Building and Executing queue right away (from cli)

An alternative mode is to automatically build and execute the queue from the command line in one process. This doesn’t allow scheduling of task processing and consumes as much CPU as it can. On the other hand the job is done right away. In this case the queue is both built and executed right away.

The script to use is this:

[pathToYourTYPO3Installation]/typo3/cli_dispatch.phpsh crawler_im

If you run it you will see a list of options which explains usage.

Property

Property:

Data type

Data type:

Description

Description:

Default

Default:

Property

-conf configurationKeys

Data type

string

Description

Configurationkey:

Commaseperated list of your crawler configurations. If you use the crwaler configuration records you have to use the “title” if your still using the old TypoScript based configuration you have to use the configuration key which is also a string.

Examples:

-conf re-crawle-pages,re-crawle-news

Default

n/a

Property

-n number

Data type

integer

Description

Specifies how many items are put in the queue per minute.

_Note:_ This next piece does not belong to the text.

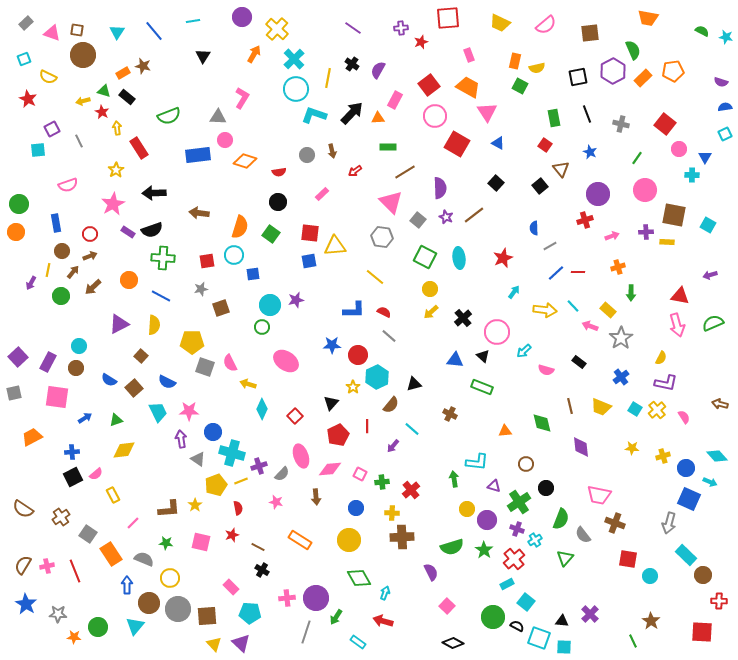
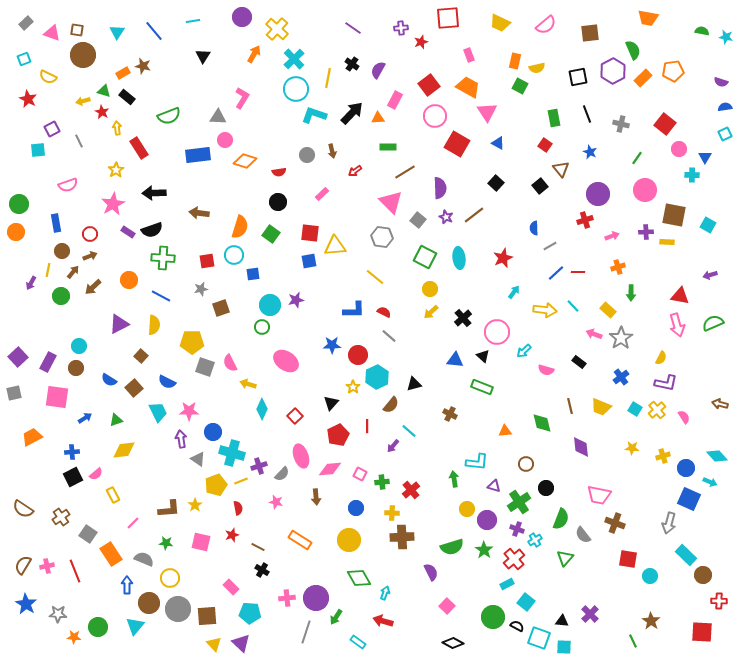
green semicircle at (702, 31): rotated 16 degrees counterclockwise
pink arrow at (590, 326): moved 4 px right, 8 px down
cyan line at (412, 429): moved 3 px left, 2 px down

Only valid for output mode “queue”.

Default

n/a

Property

-o mode

Data type

string

Description

Output mode: “url”, “exec”, “queue”

- url : Will list URLs which wget could use as input.

- queue: Will put entries in queue table.

- exec: Will execute all entries right away!

Default

Queue

Property

-d depth

Data type

integer

Description

Tree depth, 0-99.

How many levels under the ‘page_id’ to include.

Default

n/a

Basically you must pass options similar to those you would otherwise select using the Site Crawler when you set up a crawler job (“Start Crawling”). Here is an example:

../../_images/backend_startcrawling.png

We want to publish pages under the page “ID=3 (“Contact” page selected) and 1 level down (“1 level” selected) to static files (Processing Instruction “Publish static [tx_staticpub_publish]” selected). Four URLs are generated based on the configuration (see right column in table).

To do the same with the CLI script you run this:

[pathToYourTYPO3Installation]/typo3/cli_dispatch.phpsh crawler_im 3 -d 1 -conf tx_staticpub_publish

And this is the output:

[22-03 15:29:00] ?id=3
[22-03 15:29:00] ?id=3&L=1
[22-03 15:29:00] ?id=5
[22-03 15:29:00] ?id=4

At this point you have three options for “action”:

  • Commit the URLs to the queue and let the cron script take care of it over time. In this case there is an option for setting the amount of tasks per minute if you wish to change it from the default 30. This is useful if you would like to submit a job to the cron script based crawler everyday.
    • Add “-o queue”
  • List full URLs for use with wget or similar. Corresponds to pressing the “Download URLs” button in the backend module.
    • Add “-o url”
../../_images/cli_addtoque.png
  • Commit and execute the queue right away. This will still put the jobs into the queue but execute them immediately. If server load is no issue to you and if you are in a hurry this is the way to go! It also feels much more like the “command-line-way” of things. And the status output is more immediate than in the queue.
    • Add “-o exec”
../../_images/cli_processque.png

The examples above assume that “staticpub” is installed.